Schedule 1 - Exempt hunting
Hunting Bill
4:15 pm

Photo of Mr Paul Holmes

Mr Paul Holmes (Chesterfield, Liberal Democrat)

As this is the first time that I have spoken, may I thank you for the very efficient and fair way in which you are chairing the Committee, Mr. Stevenson?

I speak to amendment No. 347. Schedule 1 sets out classes of hunting exempt from the registration requirement. The exemptions in paragraph 7 involve the rescue of a wild mammal that is ''diseased or injured''. On the face of it, it is hard to understand how hunting a wild mammal can lead to its rescue. The answer lies partly in the definition of hunting in clause 45(2), which refers to the

''pursuit of a wild mammal''.

Pursuit, for the purposes of paragraph 7 of schedule 1, could therefore be to locate or flush out an injured or diseased animal to trap it, treat it and eventually release it. It could also be to kill the animal in order to relieve its suffering, if that is deemed ''appropriate action'', as mentioned in schedule 1(7)(6)(a). There seems to be an omission in the conditions in paragraph 7 for such cases, as it fails to impose a limit of two dogs when locating and flushing out the injured or diseased animal.

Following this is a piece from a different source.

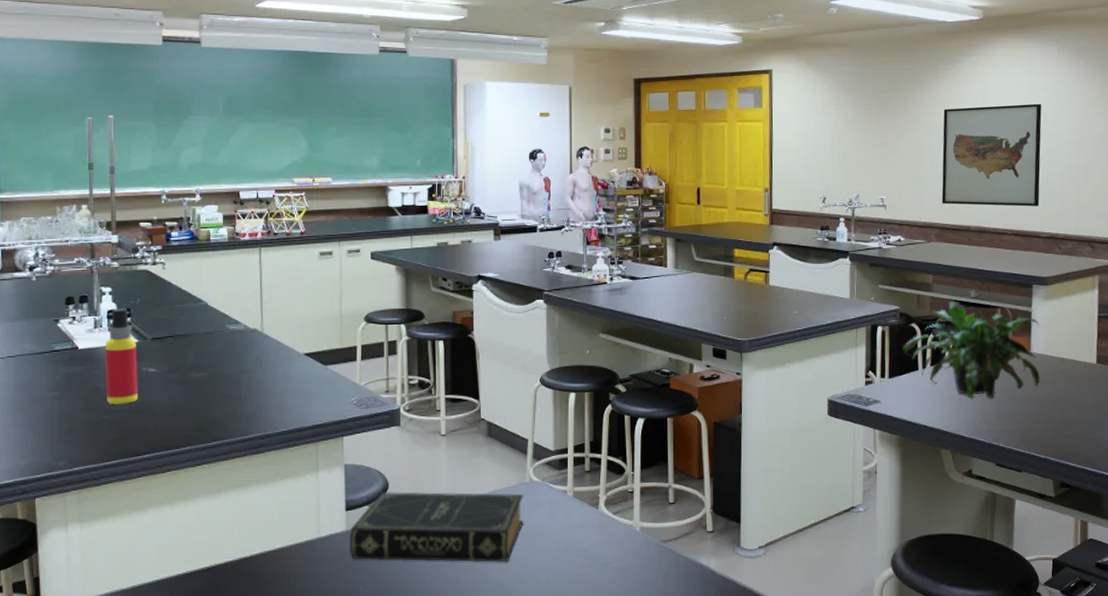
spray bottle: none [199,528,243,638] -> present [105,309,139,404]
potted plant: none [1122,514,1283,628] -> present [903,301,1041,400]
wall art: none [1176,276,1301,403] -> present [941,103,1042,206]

The desirability of restricting the locating and flushing of injured or diseased animals to one or two dogs seems self-evident. A pack of 40 hounds cannot be kept under the same close control as one or two dogs. Members have argued today that up to one third of the foxes killed by hunts are caught almost as soon as the hounds put them up. Autopsy evidence on foxes killed by hunts, submitted to the Burns inquiry, shows that many of those foxes are not killed by a clean bite on the back of the neck.